*** Excerpted text Section Begins ***
Charles Ghigna (aka Father Goose) is the author of more than 5,000 poems and 30 award-winning books of poetry. His books have been featured on ABC-TV’s "Good Morning America" and NPR, selected by the Book-of-the-Month Club and the Parents' Choice Book Award. He is a poet, children’s author, speaker, and a nationally syndicated feature writer who helps promote the love of children’s literature throughout the world. His poetry appears in numerous textbooks, magazines, newspapers, and anthologies as well as in the national SAT and ACT student testing materials. He has served as poetry editor of The English Journal for the National Council of Teachers of English and has presented his poetry programs at the Library of Congress, The John F. Kennedy Center for the Performing Arts, the American Library in Paris, the International Schools of South America and at hundreds of other schools, colleges, conferences, libraries, book fairs, and literary events throughout the U.S. and overseas. His poems for adults have appeared in The New Yorker, Harper's, Rolling Stone, McCall’s, The Wall Street Journal, The New York Times, Good Housekeeping, Guideposts, Ladies' Home Journal, The Saturday Evening Post, and in many other magazines, literary journals, anthologies, and textbooks. His poem "The Alabama Elm" was included in the recent anthology Whatever Remembers Us. Ghigna lives with his wife Debra in Homewood, Alabama. His son Chip attends Auburn University.

I met Charles Ghigna in the spring of 1977 when he came to Athens State College for a poetry reading. We have remained friends over the past three decade.  From 1977 to 1993, Ghigna returned often to Athens State. The most memorable occasion was the 1984 Sigma Tau Delta Regional Conference at Athens State where Ghigna appeared on the program with James Dickey, William Bradford Huie, and H. E. Francis. He and I still reminisce about that star studded weekend.

This week I spoke with Ghigna about how he made his way to Alabama and about his metamorphosis into the internationally known children’s author, Father Goose.

You have not always lived in Alabama, have you?

No, I was born in New York in 1946. My family moved to Fort Myers, Florida when I was five years old. I grew up there and moved to Alabama in 1974 when I was twenty-eight years old.

1974 was an important year for you. You came to Alabama where you have lived for the past 33 years, published a poem in Harper’s, and began an eighteen year teaching career at the Alabama School of the Fine Arts in Birmingham. Tell me about the poem you wrote when you first arrived in Alabama, “The Alabama Wiregrassers.”
*** Excerpted text Section Ends ***
*** Data shown Section Begins ***
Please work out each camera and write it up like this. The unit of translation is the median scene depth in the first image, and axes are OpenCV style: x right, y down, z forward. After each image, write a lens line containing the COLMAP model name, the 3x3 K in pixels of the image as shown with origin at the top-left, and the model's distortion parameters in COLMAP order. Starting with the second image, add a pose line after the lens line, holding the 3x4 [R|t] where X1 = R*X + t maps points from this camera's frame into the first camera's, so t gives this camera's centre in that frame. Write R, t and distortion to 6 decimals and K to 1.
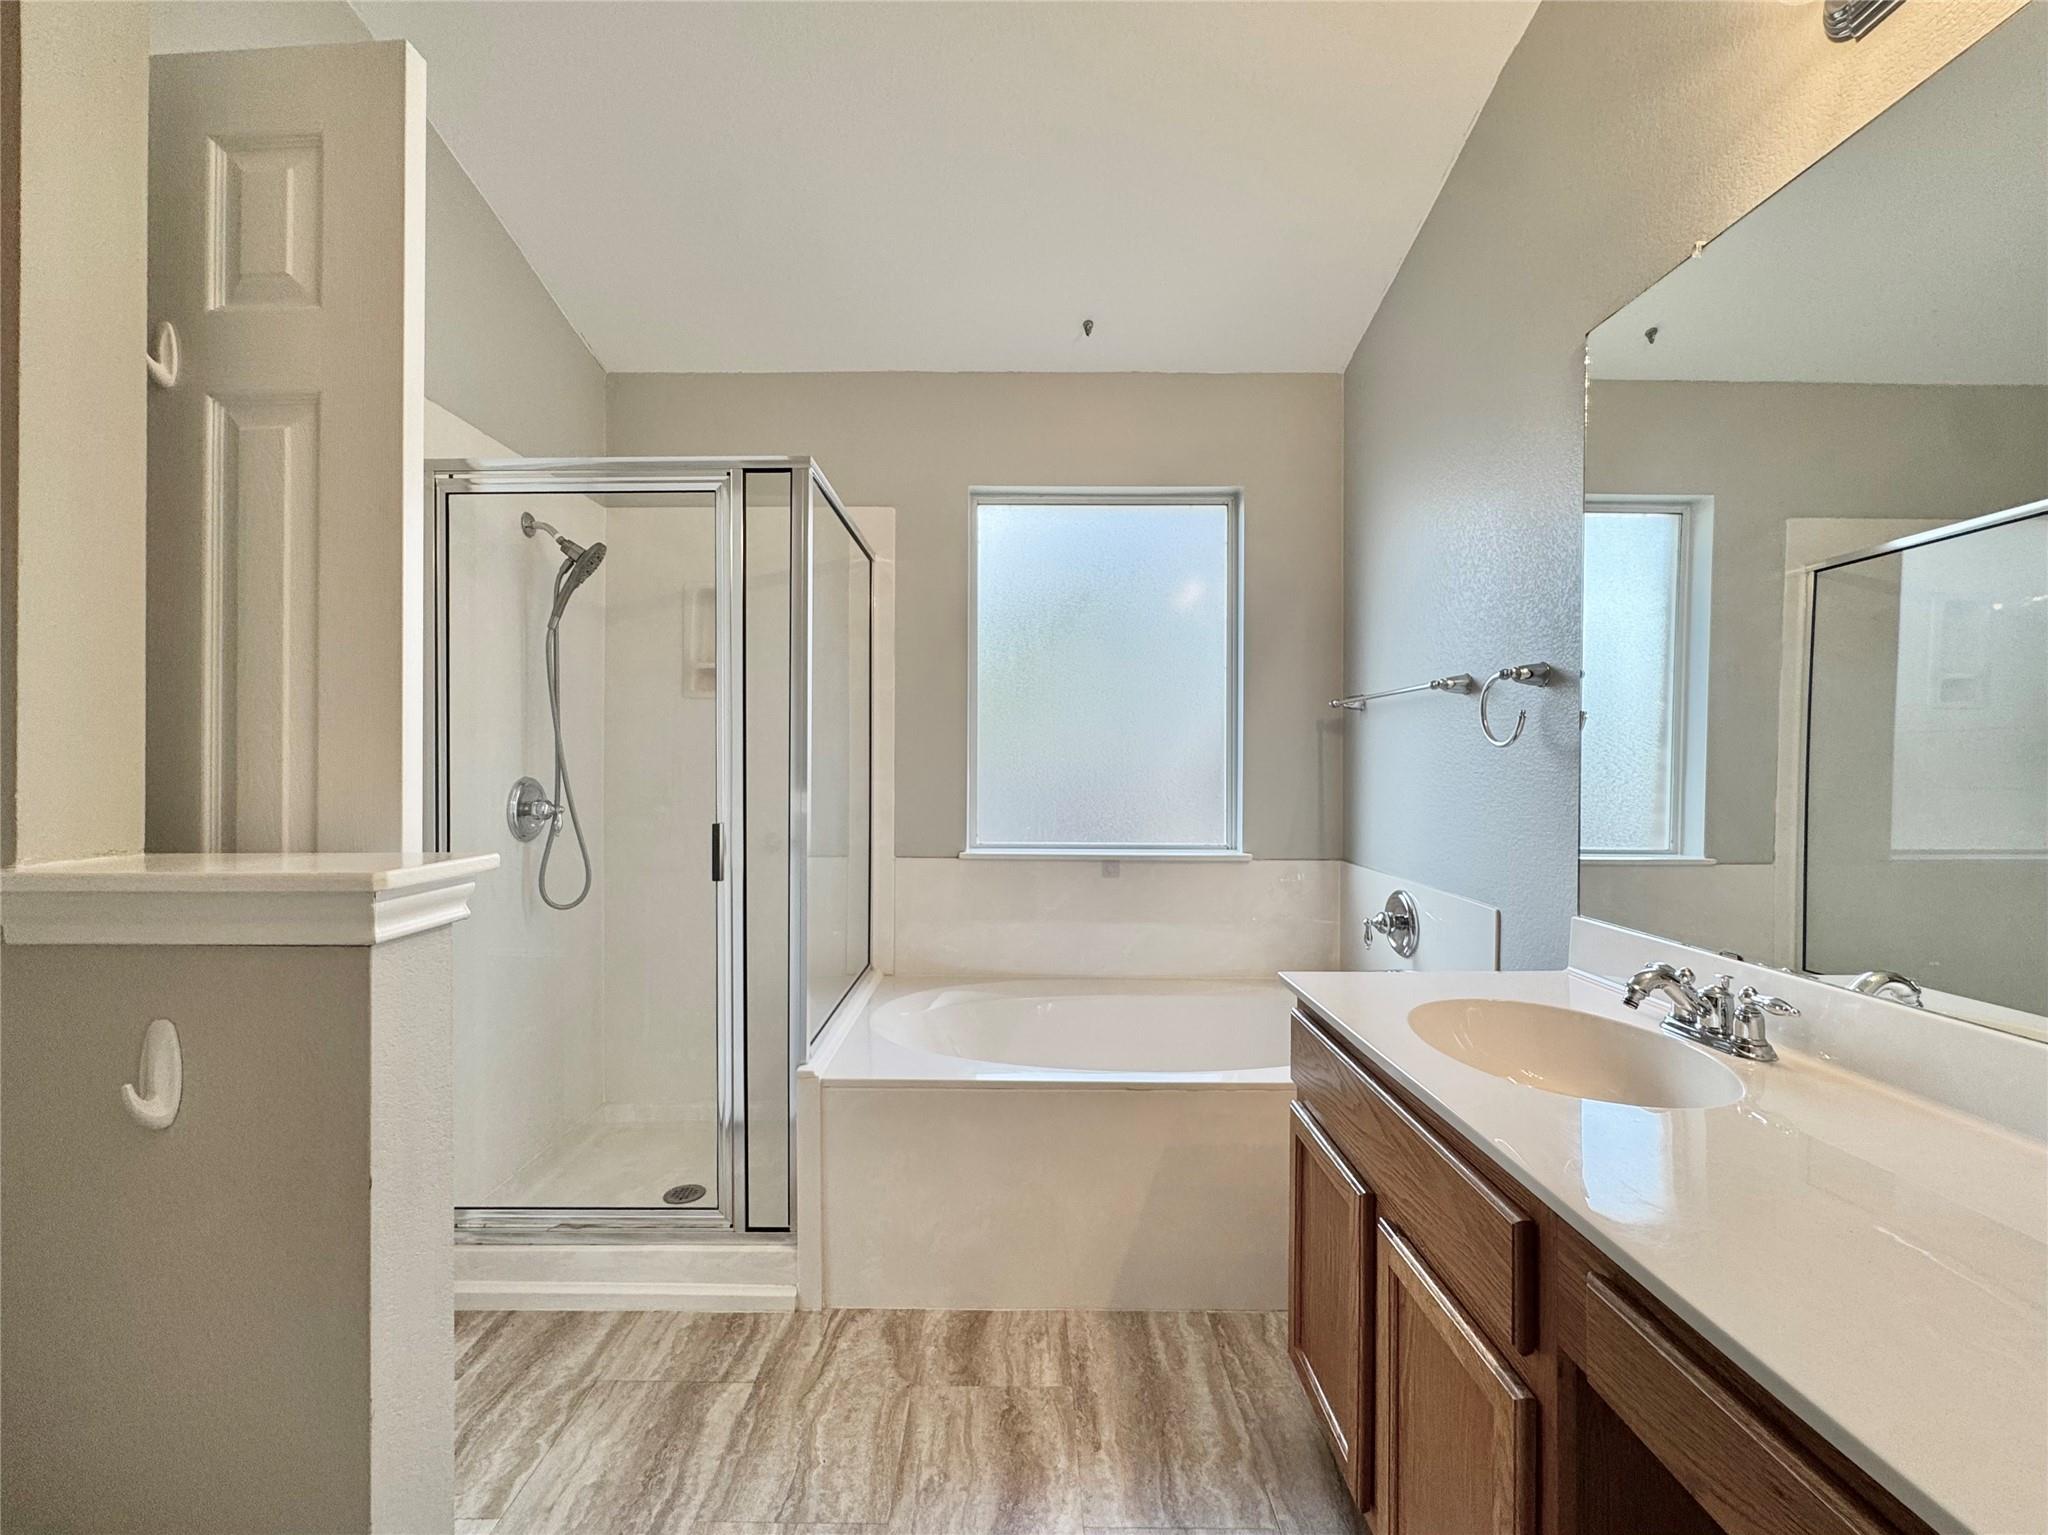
*** Data shown Section Ends ***
Could you restate the Charles Ghigna profile from "This week I" to "author, Father Goose.", swapping "metamorphosis" for "transformation"?

This week I spoke with Ghigna about how he made his way to Alabama and about his transformation into the internationally known children’s author, Father Goose.